Various people (including U.S. senators) and organisations (like the European Commission) have already pointed out that this has serious implications.
Here is another.
On Monday 17 May, a twenty year old US soldier was killed in Afghanistan. Billy Anderson had been serving with 82nd Airborne in Baghdis province when his unit hit some improvised explosive devices. He died of the wounds he received in the incident leaving behind his wife and nine month old daughter.
On Wednesday, I thought I’d have a play with Kurrently, a new search engine for Twitter and Facebook. Naturally, I stuck in ‘Afghanistan’ to see what would come up. I was less interested in the Twitter results because we already have Twitter search and was more ‘impressed’ with the range of material that it was digging up from Facebook profiles.

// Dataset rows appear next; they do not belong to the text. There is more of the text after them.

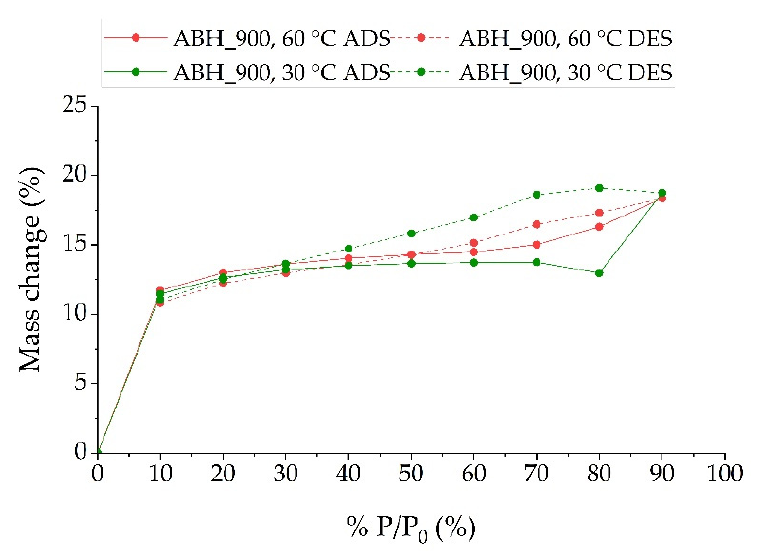
Figure 8. Adsorption and desorption isotherms for the sample ABH_900 at 30 and 60 °C.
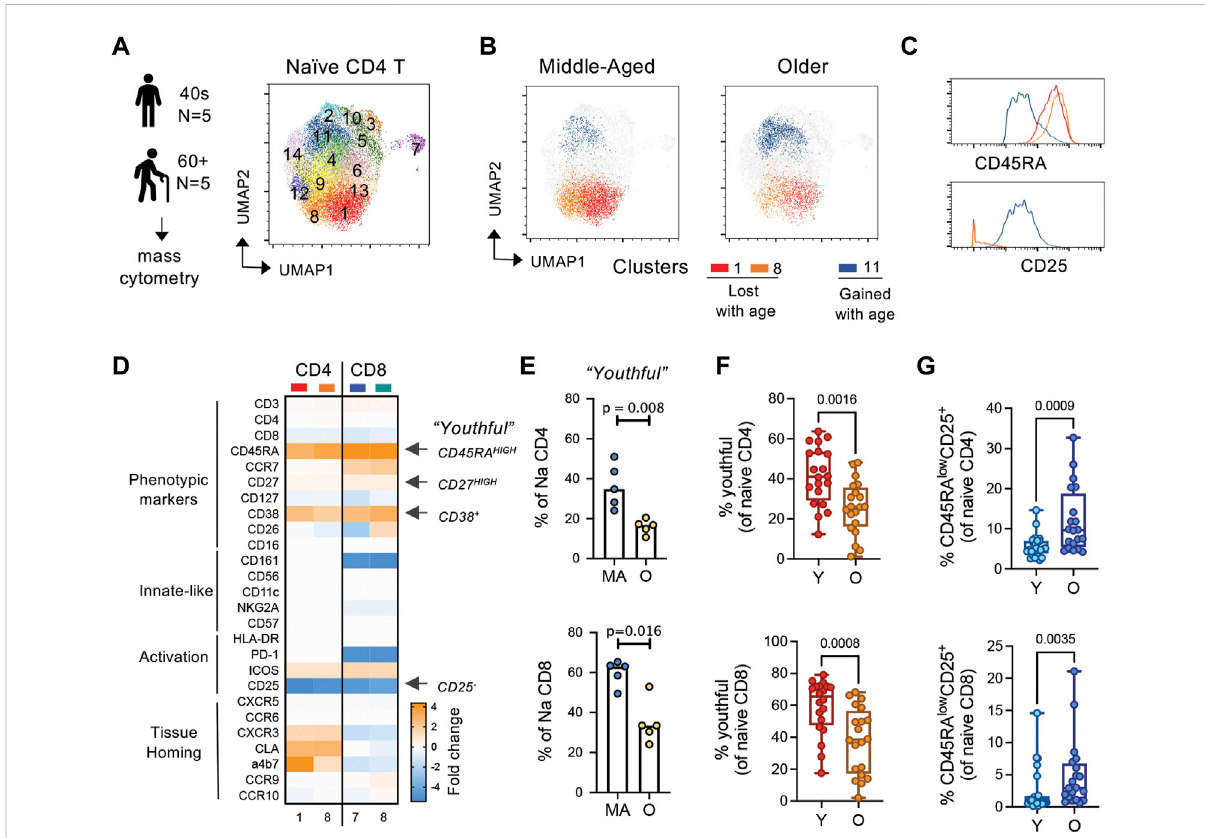
FIGURE 4 CD45RA high subset of naïve T cells is replaced by a CD45RA low , CD25 low/+ subset with age. (A) General experimental outline and Phenograph clustering of naïve CD4 T cells from middle-aged (MA; n = 5; 40 – 49 years) and older (OA; n = 5; > 60 years) adults. (B) UMAP of differential clusters between MA and OA naïve CD4 T cells. (C) Histograms of select markers delineating age-related clusters. (D) Relative markers expression in naïve CD4 and CD8 clusters that decrease with age compared with those that increase with age. (E) Hand-gated frequencies of population lost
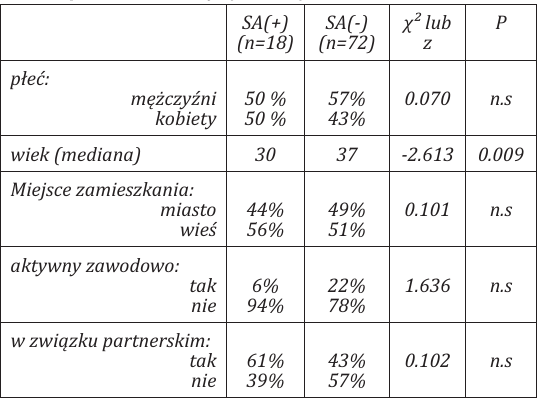
Tab.1. Porównanie zmiennych społeczno - demograficznych u osób z próbami samobójczymi w wywiadzie i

Various status updates discussed members of family who were deploying soon. There was one update apparently posted by a soldier at a U.S. base in Afghanistan. And it also became clear that a number of people were posting updates about Billy Anderson offering their condolences and support to the family.
A quick Web search and some scouring of the Department of Defense website revealed that Billy Anderson’s death had not yet been released and it wasn’t until Friday 21 May that an official statement was published.
The U.S. Department of Defense takes care to inform family members of the death of their relatives before any official announcement. Sometimes there are delays because family members are on holiday or otherwise unavailable. The aim is to ensure they do not first find out about the death of a loved one in a media report.
In this case a local radio station, WJLE radio, had reported the death on their website (on a page that is no longer available) by Thursday. It is possible that by that stage most family members knew what had happened but they might not have done.
It seems to me that Facebook’s fluctuating privacy policy combined with the power of a search engine like Kurrently has some profound consequences.
In an instant information age militaries need to work as quickly as possible to provide reliable information and might even have to ask families and friends of military casualties not to post updates on Facebook until everyone who needs to be has been informed.
Journalists are going to have to think about how they use information they access and whether it is ethically responsible to re-distribute what they find.
I, for example, could have flagged this up before the official statement but for obvious reasons – at least to me – decided not to. But that call might be more difficult in other circumstances when it could be argued that a piece of information is already in the public domain.
Perhaps most evidently it appears that Facebook is in serious danger of making its users learn how the website’s privacy settings work in some very hard ways.
P.S. And on a related note, The Toronto Star is reporting that earlier today the Helmand blog, run by UK Forces Media Operations, had to pull a blog post which allegedly revealed incorrect information about ISAF casualties at Kandahar airfield.